Unfortunately, in Australia's case, that hasn't happened. In fact, according to a recent New York Times article, Australia has received the unluckiest draw of any competing nation. I had already publicly declared (much to my Aussie friends' shock) that Australia was in my opinion favourite to finish last, even before the groups were announced. But now I'm convinced; if we score even a single draw, I'll be impressed.
Australia's opponents in Group B are: Spain, the Netherlands, and Chile. Yep.
Spain is the world's best team and the reigning World and European Champions. That's already an unlucky draw, but to be honest, we would have struggled against any of the other "Pot One" teams that we could have drawn, such as Germany, Argentina, Brazil or even Belgium. Bad luck, but not the end of the world.
No, the real pain comes in the form of the other two teams. To qualify for the group stage, we need to be in the top two finishes of our group, which basically means finishing higher than the teams other than Spain. In this case, we've drawn the Netherlands, the finalists in the last World Cup and one of the historically great football teams. A recent form slump has seen their ranking fall to a paltry 14th, meaning that they were candidates for our "Pot Four" team.
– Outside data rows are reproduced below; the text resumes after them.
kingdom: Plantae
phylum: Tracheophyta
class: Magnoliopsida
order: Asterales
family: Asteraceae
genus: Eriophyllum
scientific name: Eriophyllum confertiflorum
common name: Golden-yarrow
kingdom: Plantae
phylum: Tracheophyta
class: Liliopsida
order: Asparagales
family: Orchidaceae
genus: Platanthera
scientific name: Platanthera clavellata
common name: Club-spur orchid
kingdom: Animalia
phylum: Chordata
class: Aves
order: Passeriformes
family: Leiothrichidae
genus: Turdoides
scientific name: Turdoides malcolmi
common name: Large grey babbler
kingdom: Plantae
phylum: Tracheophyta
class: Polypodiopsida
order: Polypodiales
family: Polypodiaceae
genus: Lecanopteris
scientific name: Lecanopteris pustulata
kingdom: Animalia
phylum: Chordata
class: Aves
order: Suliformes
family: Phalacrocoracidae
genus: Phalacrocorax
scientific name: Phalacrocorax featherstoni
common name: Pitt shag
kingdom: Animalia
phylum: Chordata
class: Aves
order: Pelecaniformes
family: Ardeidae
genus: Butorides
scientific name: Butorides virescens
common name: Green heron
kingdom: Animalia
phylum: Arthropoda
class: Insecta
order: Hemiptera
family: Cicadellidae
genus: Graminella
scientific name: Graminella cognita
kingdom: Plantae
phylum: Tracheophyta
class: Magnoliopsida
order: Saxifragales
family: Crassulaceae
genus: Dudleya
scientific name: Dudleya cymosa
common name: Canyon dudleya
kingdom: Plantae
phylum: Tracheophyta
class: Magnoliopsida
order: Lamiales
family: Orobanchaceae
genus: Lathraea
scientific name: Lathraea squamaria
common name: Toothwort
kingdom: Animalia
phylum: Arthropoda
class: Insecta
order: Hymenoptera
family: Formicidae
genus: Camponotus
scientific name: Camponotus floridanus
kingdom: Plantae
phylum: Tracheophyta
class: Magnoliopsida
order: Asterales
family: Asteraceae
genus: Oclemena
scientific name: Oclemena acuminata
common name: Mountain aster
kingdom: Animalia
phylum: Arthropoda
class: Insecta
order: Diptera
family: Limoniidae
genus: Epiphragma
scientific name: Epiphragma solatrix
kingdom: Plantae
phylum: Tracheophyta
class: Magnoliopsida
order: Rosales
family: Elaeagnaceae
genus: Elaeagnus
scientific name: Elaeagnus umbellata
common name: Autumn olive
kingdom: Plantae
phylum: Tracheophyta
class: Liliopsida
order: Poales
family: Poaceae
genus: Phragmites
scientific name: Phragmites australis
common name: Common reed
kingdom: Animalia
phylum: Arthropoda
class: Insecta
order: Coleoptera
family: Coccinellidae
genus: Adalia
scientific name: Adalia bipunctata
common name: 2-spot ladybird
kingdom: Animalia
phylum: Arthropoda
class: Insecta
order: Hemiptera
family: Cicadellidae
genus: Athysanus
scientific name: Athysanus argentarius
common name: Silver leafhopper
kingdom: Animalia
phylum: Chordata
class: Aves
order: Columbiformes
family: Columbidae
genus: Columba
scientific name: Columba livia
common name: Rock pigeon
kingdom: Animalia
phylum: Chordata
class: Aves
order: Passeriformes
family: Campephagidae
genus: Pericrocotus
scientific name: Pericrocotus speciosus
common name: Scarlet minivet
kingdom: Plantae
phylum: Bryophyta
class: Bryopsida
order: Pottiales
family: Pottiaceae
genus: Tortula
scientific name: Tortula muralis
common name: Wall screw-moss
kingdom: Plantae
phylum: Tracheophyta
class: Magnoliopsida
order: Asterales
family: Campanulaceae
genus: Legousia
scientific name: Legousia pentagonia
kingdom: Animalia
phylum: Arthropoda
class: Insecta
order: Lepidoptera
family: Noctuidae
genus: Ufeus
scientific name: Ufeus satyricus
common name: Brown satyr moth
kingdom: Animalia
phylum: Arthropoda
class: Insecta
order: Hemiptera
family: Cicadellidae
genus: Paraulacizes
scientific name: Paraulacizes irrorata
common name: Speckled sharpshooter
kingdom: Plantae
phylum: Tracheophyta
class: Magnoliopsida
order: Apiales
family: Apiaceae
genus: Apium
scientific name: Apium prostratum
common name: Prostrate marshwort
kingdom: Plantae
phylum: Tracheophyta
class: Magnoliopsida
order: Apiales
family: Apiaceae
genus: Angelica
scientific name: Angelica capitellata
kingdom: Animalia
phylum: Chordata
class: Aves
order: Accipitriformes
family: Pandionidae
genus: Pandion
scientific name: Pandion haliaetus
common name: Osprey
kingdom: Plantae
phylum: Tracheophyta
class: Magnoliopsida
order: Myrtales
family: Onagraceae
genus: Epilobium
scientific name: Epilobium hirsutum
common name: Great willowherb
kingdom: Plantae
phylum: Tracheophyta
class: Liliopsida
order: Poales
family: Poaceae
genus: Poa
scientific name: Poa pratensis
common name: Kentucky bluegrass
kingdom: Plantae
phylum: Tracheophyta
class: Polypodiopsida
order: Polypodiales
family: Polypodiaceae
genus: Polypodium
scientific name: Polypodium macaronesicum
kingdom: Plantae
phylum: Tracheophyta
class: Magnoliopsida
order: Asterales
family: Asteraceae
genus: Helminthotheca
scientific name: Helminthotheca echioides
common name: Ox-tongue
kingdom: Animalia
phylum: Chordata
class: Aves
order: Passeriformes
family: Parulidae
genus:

We could have instead faced Bosnia-Herzegovina, or Croatia, or even Greece. Not a great result.
But the real pain comes in the form of our 'weaker' group member, Chile. Chile has had an incredible run of late, and is now ranked even higher than the Netherlands at 13th in the world. Moreover, it's well known that South American teams tend to do much better in their own continent. They're understandably the favourite to take the second spot in the group ahead of the Netherlands. In football parlance, we're in the Group of Death.
Sounds bad, but wait, there's more. One of our national legends of the game, Josh Kennedy, is out through injury. One of our new young stars, Tom Rogic, has also just been ruled out because of injury. Our old captain has just retired, but I'm sure our new guy, Mile Jedinak, will be up to the challenge. That is, if he recovers from his recent ankle injury in time.
Am I too pessimistic? Perhaps. On the other hand, several betting sites have Australia has favourite to finish last (you can get 4 to 1 odds in some places). Call me unpatriotic if you will, but I'm already thinking ahead to my 'second' team to support in the Cup. I've decided that if I'm going to double-dip, I should at least choose a team with which I have some innate connection, so England it is. I'm not sure it's going to bring much more joy, though, particularly given I live in the Netherlands with flatmates who support Spain and Germany.
Still, on the plus side, Australia's chances in the partially knock-out draw have to be higher than Australia's chances of winning the upcoming World Chess Olympiad. At least, according to chess commentators Lawrence Trent and Jan Gustafsson in a recent broadcast, Australia finishing first would be nothing short of a 'miracle'. Two years ago we could have had our best-ever finish, sneaking into the top ten, had I not stuffed up the final round. This year, we're also fielding a team with only one Grandmaster, but things are a little different. The team has gone for youth, a good long-term strategy, and I'll be easily the oldest (and the tallest) member of our team. The squad will hopefully bring a hunger and energy to the campaign that I'm looking forward to cultivating. If nothing else, perhaps we have a good chance in the informal soccer matches on the rest day. If we're lucky.